In the moments before your eyes adjust, you walk in pitch black knowing a creepy hulk of an aircraft sits within arm’s reach. Although everyone limited their headlamp use to keep our night-vision, the occasional, random beam would highlight the scavenged, slumbering beast. This was going to be fun.
Prelight Checklist. Learning the possibilities with aurora building; winter milky way and evaporating clouds.
We gathered to talk about compositions and settings, Nick’s voice in the dark among the shadows of students. The plane at night only really worked as a foreground element, we weren’t here to simply document the dark historical wreck. I practiced setting the ISO super high and taking test exposures. Modern cameras soak up the dimmest light and though ultra-high-ISO images are noisy and granular, you get an idea of how the foreground elements work as a composition. Once that’s done, a low-ISO long exposure, say three or four minutes, lets the ambient light, maybe even some aurora, reveal the foreground with good clarity, but the sky isn’t very good, usually. Keeping your position and increasing ISO a bit allows one to capture a starry backdrop or aurora with a relatively quick exposure. A short duration limits star trails (unless that’s what you want) and keeps the dancing aurora from being a glutenous green blob (unless that’s what you want [um, no]). It takes some experimenting and practice, along with knowing your camera controls blindfolded. With a bit of exposure blending in photoshop, your memory and emotion of experiencing the night are revealed. A relatively typical astro-landscape photography workflow; typical but not easy. I struggle with the imaging and processing but, again, it’s just so much fun. And, damn, do I know the buttons on my camera now.

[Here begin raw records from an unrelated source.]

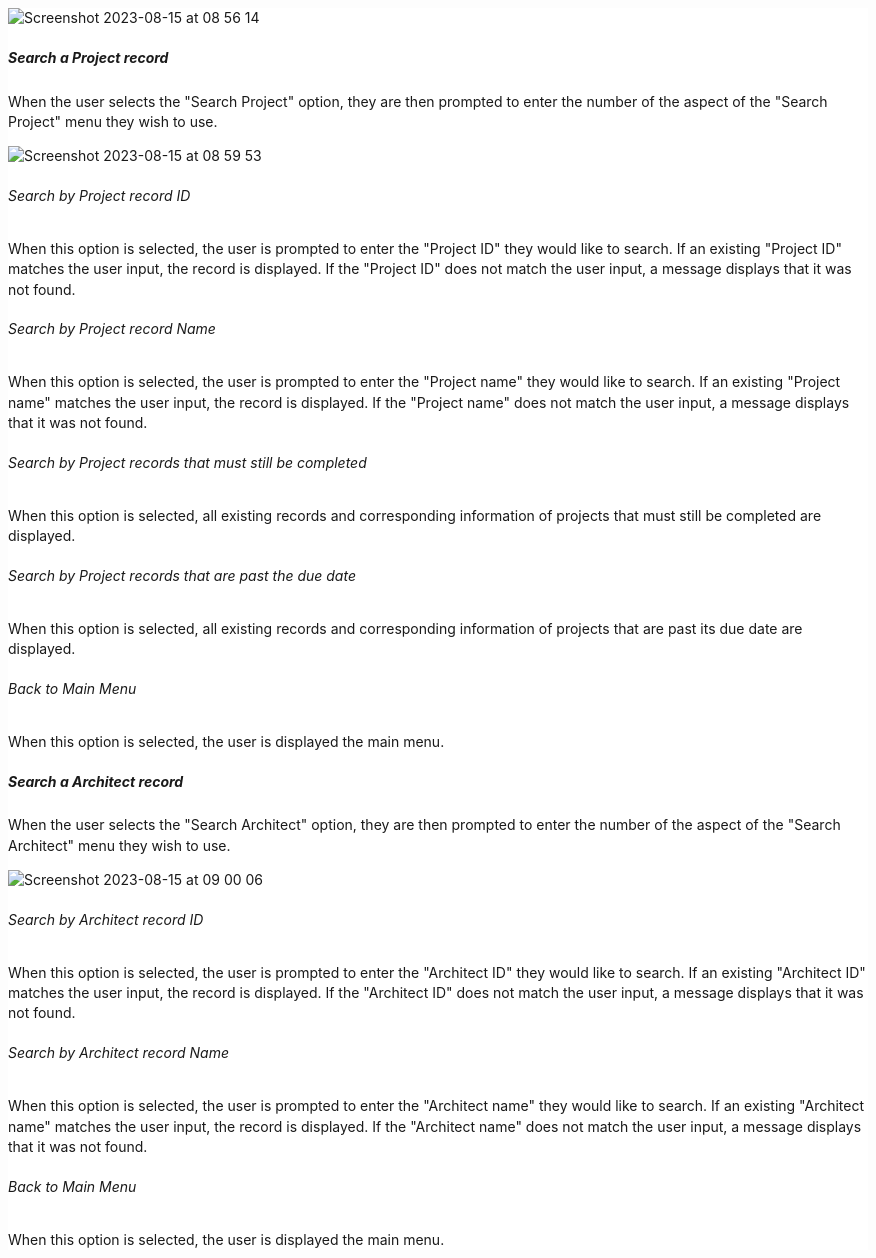 <img width="1084" alt="Screenshot 2023-08-15 at 08 56 14" src="https://github.com/Darren0422/Databases/assets/134398985/a280162c-39c1-4e29-8ebf-ee2a877dff28">

##### Search a Project record
When the user selects the "Search Project" option, they are then prompted to enter the number of the aspect of the "Search Project" menu they wish to use. 

<img width="1084" alt="Screenshot 2023-08-15 at 08 59 53" src="https://github.com/Darren0422/Databases/assets/134398985/172ab383-586d-4db4-a9cf-f3572bcccc78">

###### Search by Project record ID
When this option is selected, the user is prompted to enter the "Project ID" they would like to search. 
If an existing "Project ID" matches the user input, the record is displayed. 
If the "Project ID" does not match the user input, a message displays that it was not found. 

###### Search by Project record Name
When this option is selected, the user is prompted to enter the "Project name" they would like to search. 
If an existing "Project name" matches the user input, the record is displayed. 
If the "Project name" does not match the user input, a message displays that it was not found. 

###### Search by Project records that must still be completed
When this option is selected, all existing records and corresponding information of projects that must still be completed are displayed. 

###### Search by Project records that are past the due date
When this option is selected, all existing records and corresponding information of projects that are past its due date are displayed. 

###### Back to Main Menu
When this option is selected, the user is displayed the main menu.

##### Search a Architect record
When the user selects the "Search Architect" option, they are then prompted to enter the number of the aspect of the "Search Architect" menu they wish to use. 

<img width="1084" alt="Screenshot 2023-08-15 at 09 00 06" src="https://github.com/Darren0422/Databases/assets/134398985/6dffed39-0c95-43ae-b978-7de43d2a4c9d">

###### Search by Architect record ID
When this option is selected, the user is prompted to enter the "Architect ID" they would like to search. 
If an existing "Architect ID" matches the user input, the record is displayed. 
If the "Architect ID" does not match the user input, a message displays that it was not found. 

###### Search by Architect record Name
When this option is selected, the user is prompted to enter the "Architect name" they would like to search. 
If an existing "Architect name" matches the user input, the record is displayed. 
If the "Architect name" does not match the user input, a message displays that it was not found. 

###### Back to Main Menu
When this option is selected, the user is displayed the main menu.
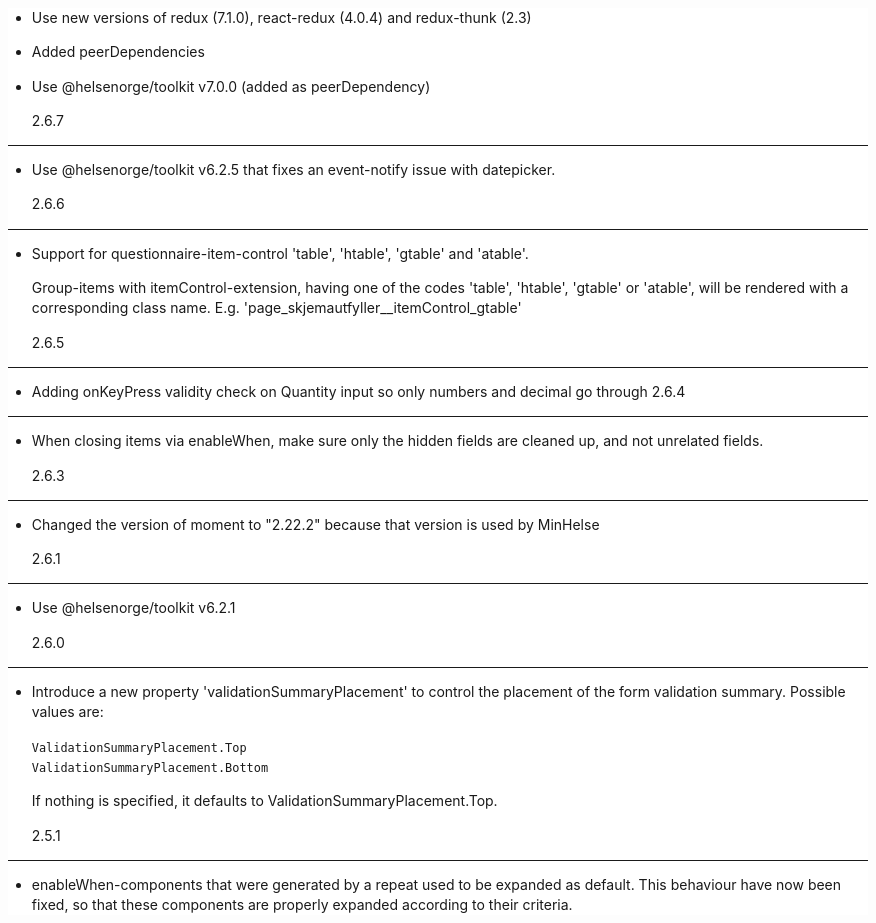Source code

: - Use new versions of redux (7.1.0), react-redux (4.0.4) and redux-thunk (2.3)
- Added peerDependencies
- Use @helsenorge/toolkit v7.0.0 (added as peerDependency)

  2.6.7

---

- Use @helsenorge/toolkit v6.2.5 that fixes an event-notify issue with datepicker.

  2.6.6

---

- Support for questionnaire-item-control 'table', 'htable', 'gtable' and 'atable'.

  Group-items with itemControl-extension, having one of the codes 'table', 'htable', 'gtable' or 'atable', will be rendered with a
  corresponding class name. E.g. 'page_skjemautfyller\_\_itemControl_gtable'

  2.6.5

---

- Adding onKeyPress validity check on Quantity input so only numbers and decimal go through 2.6.4

---

- When closing items via enableWhen, make sure only the hidden fields are cleaned up, and not unrelated fields.

  2.6.3

---

- Changed the version of moment to "2.22.2" because that version is used by MinHelse

  2.6.1

---

- Use @helsenorge/toolkit v6.2.1

  2.6.0

---

- Introduce a new property 'validationSummaryPlacement' to control the placement of the form validation summary. Possible values are:

      ValidationSummaryPlacement.Top
      ValidationSummaryPlacement.Bottom

  If nothing is specified, it defaults to ValidationSummaryPlacement.Top.

  2.5.1

---

- enableWhen-components that were generated by a repeat used to be expanded as default. This behaviour have now been fixed, so that these
  components are properly expanded according to their criteria.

Approaching Symphony. A concert never forgotten at Solheimasandur wreckage.
So much for the technical stuff, how was the aurora? Set against the backdrop of stars and glow of some low clouds, our eyes now adjusted, it was pretty easy to draft compositions. We waited for the light, and I had little expectation that the seminal experience at the black church could be surpassed. I was so very wrong. Take away the blistering wind and cold of Snaefellsnes and add a coronal (“full overhead”), multi-colored display and you get an experience few of us will ever forget. It was—cliché alert—magical. Awesome by its original undiluted definition. Music in the sky, in-concert for an hour at least. I could not begin to capture it. From the laughter and ecstatic hoots around me, I knew that the others felt the same. Images are beautiful, and we got some keepers, but after a while I simply laid back and let the symphony sink in. I can still hear it.